**To do**:
Rewrite the listing with every instance of "common name" changed to "vernacular name" and all other text left as it is. Omit the pictures from your answer.
━━━━━━━━━━━━━━━━
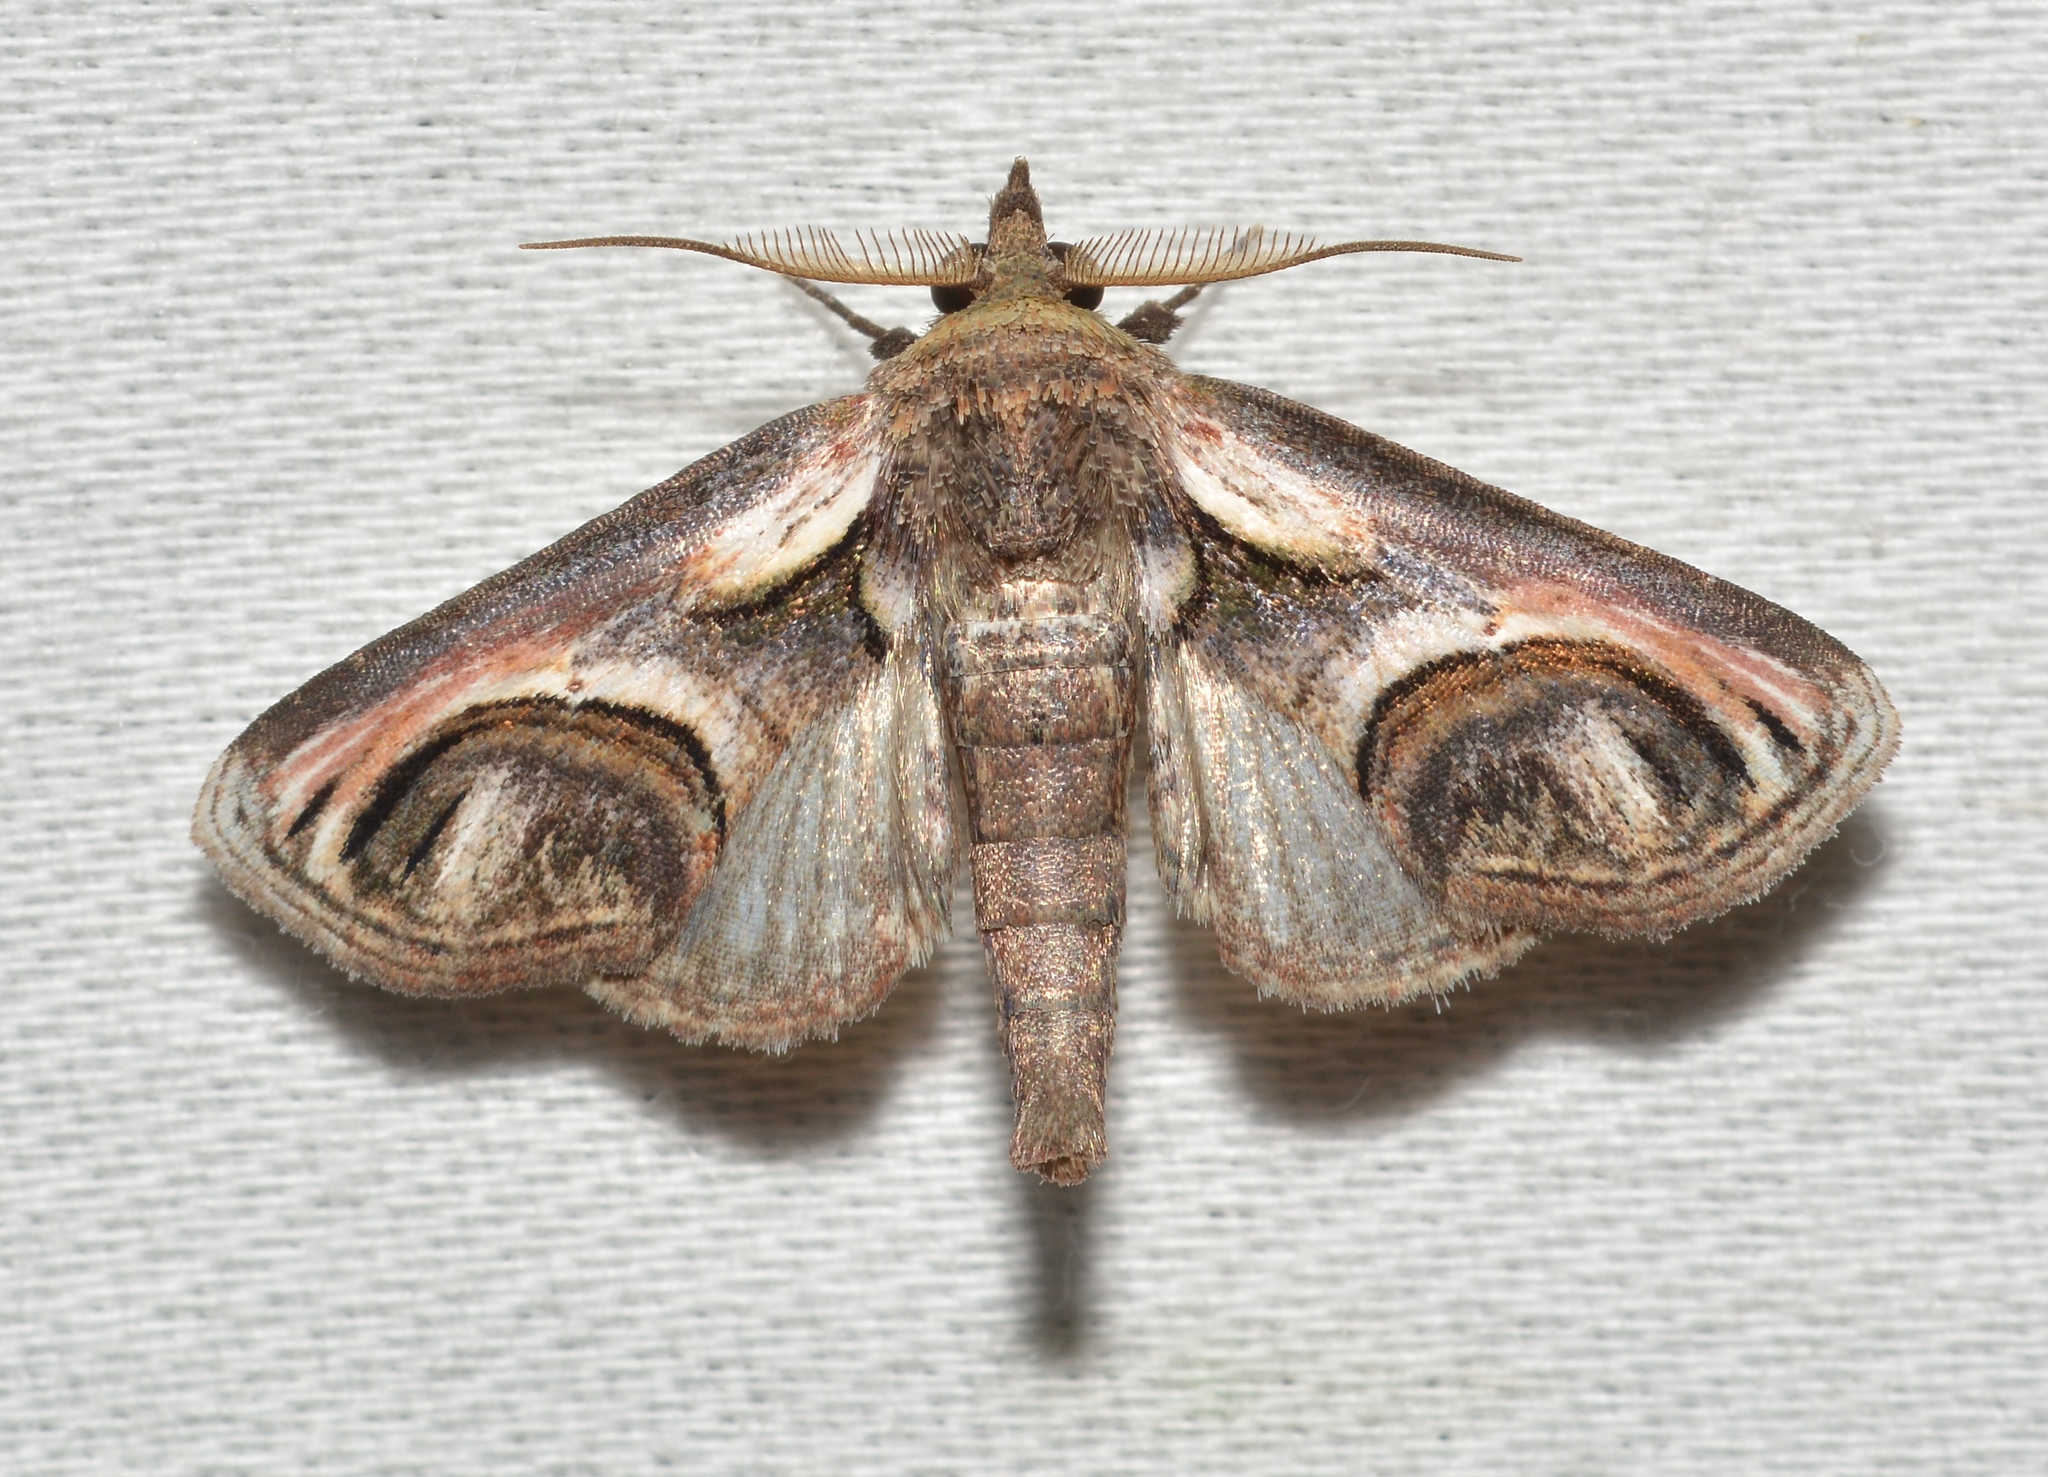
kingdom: Animalia
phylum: Arthropoda
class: Insecta
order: Lepidoptera
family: Euteliidae
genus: Paectes
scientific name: Paectes oculatrix
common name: Eyed paectes moth
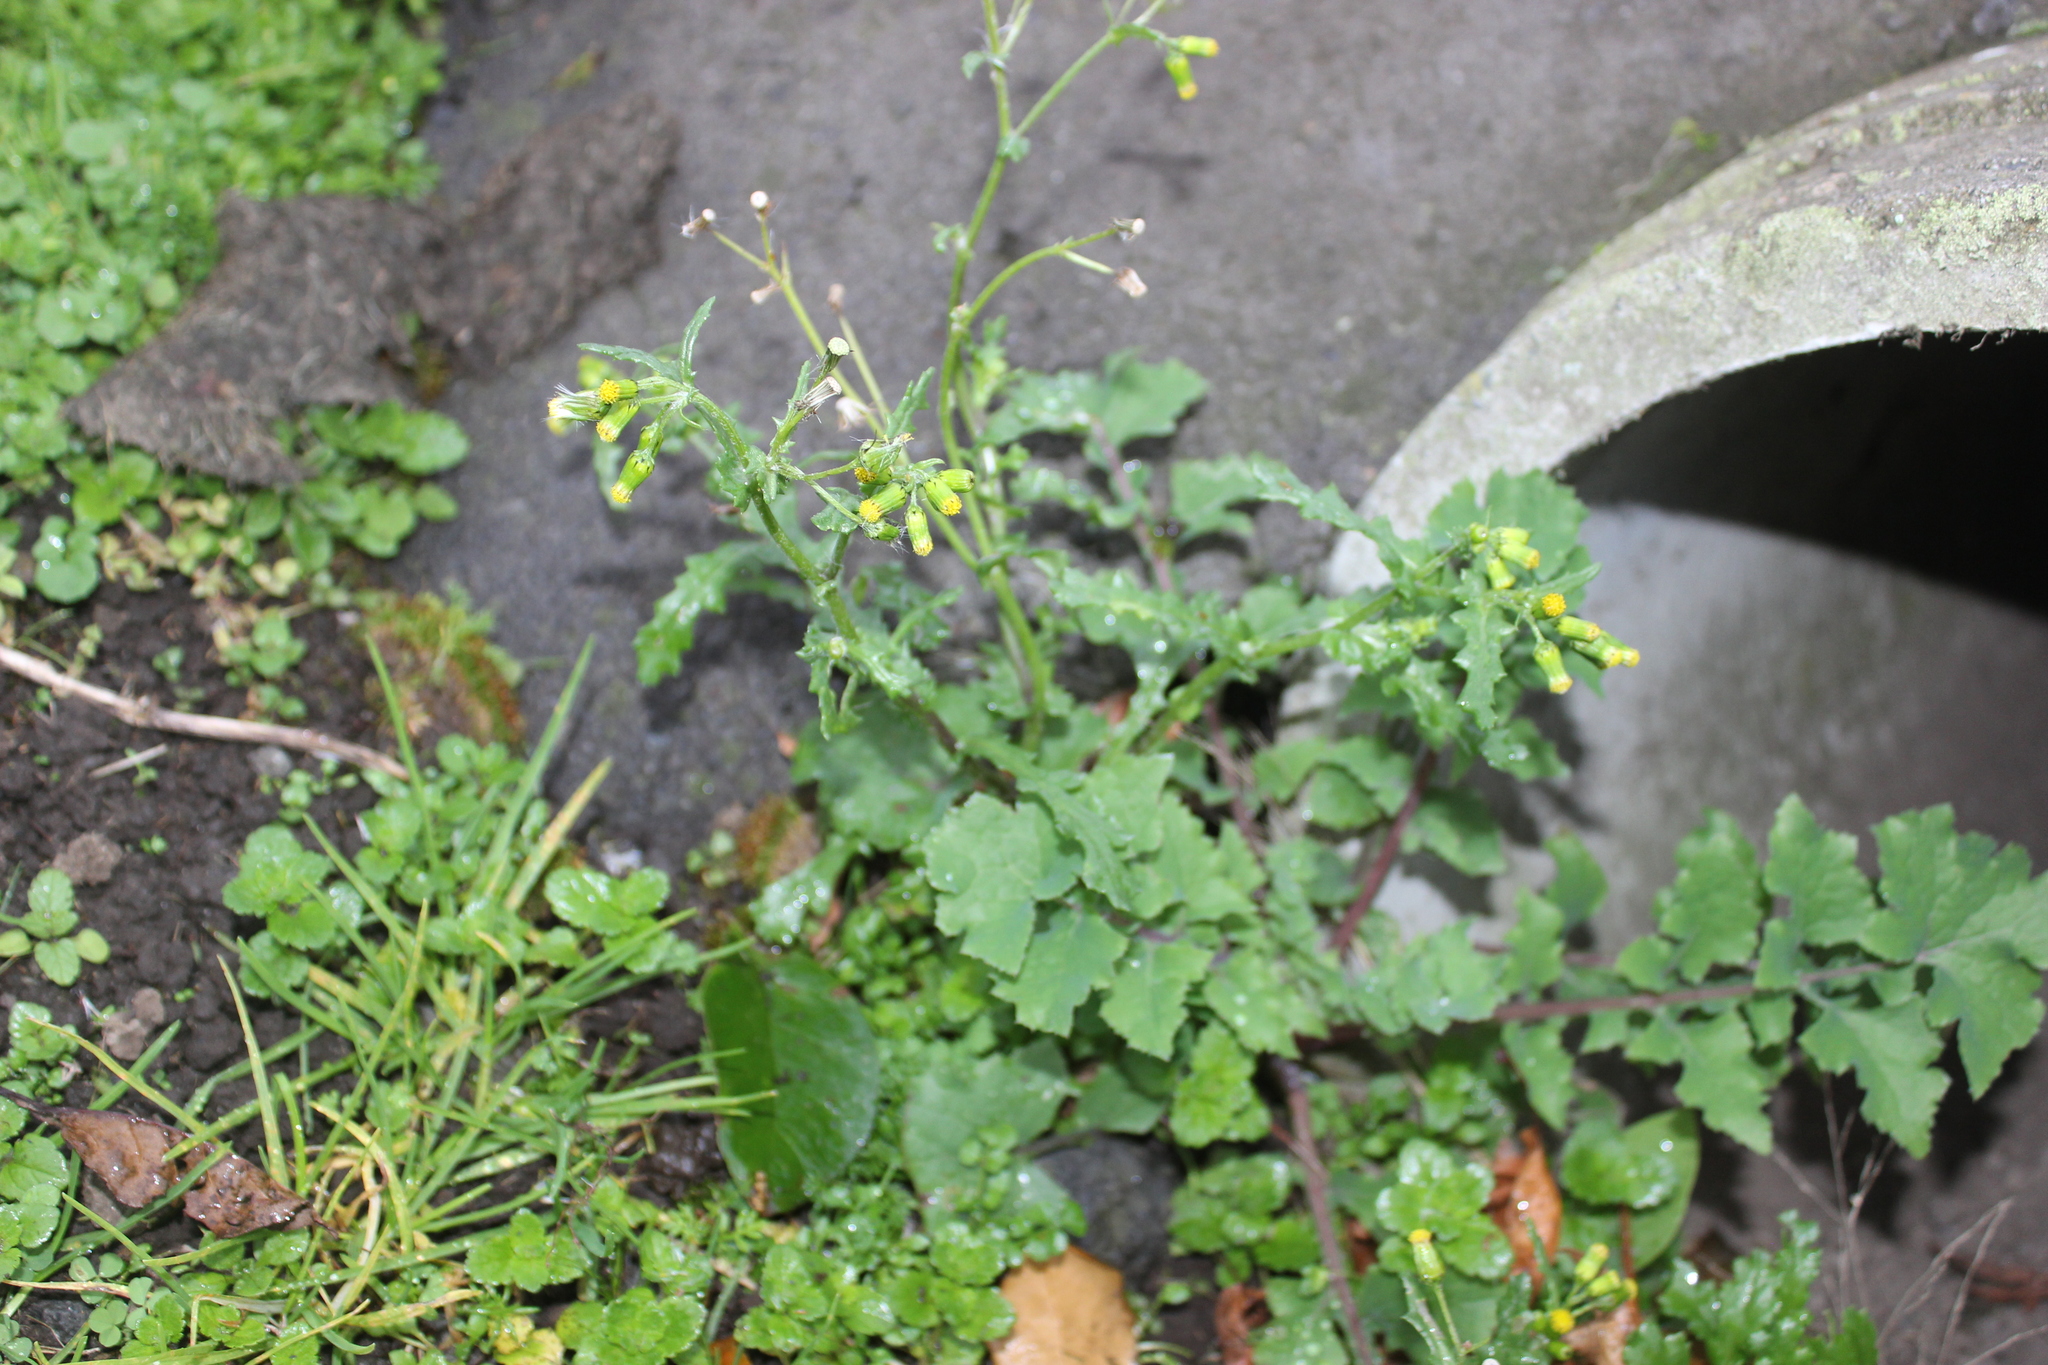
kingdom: Plantae
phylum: Tracheophyta
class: Magnoliopsida
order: Asterales
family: Asteraceae
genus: Senecio
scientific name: Senecio vulgaris
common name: Old-man-in-the-spring
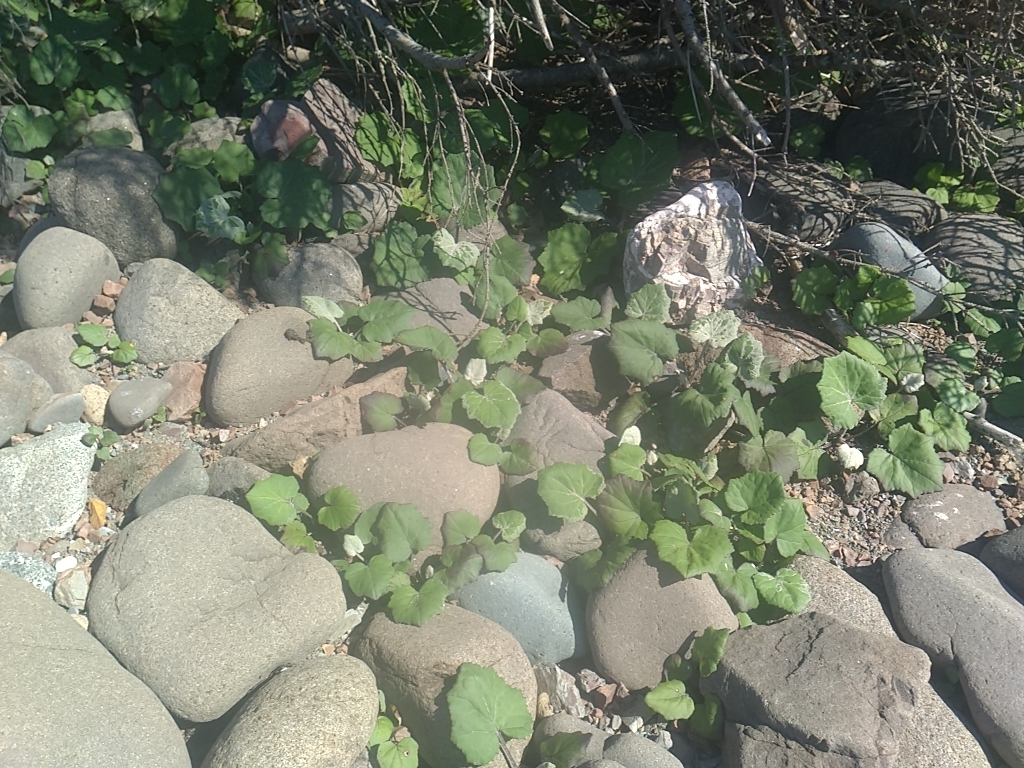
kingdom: Plantae
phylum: Tracheophyta
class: Magnoliopsida
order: Asterales
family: Asteraceae
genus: Tussilago
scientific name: Tussilago farfara
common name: Coltsfoot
━━━━━━━━━━━━━━━━
**Reply to the task**:
kingdom: Animalia
phylum: Arthropoda
class: Insecta
order: Lepidoptera
family: Euteliidae
genus: Paectes
scientific name: Paectes oculatrix
vernacular name: Eyed paectes moth
kingdom: Plantae
phylum: Tracheophyta
class: Magnoliopsida
order: Asterales
family: Asteraceae
genus: Senecio
scientific name: Senecio vulgaris
vernacular name: Old-man-in-the-spring
kingdom: Plantae
phylum: Tracheophyta
class: Magnoliopsida
order: Asterales
family: Asteraceae
genus: Tussilago
scientific name: Tussilago farfara
vernacular name: Coltsfoot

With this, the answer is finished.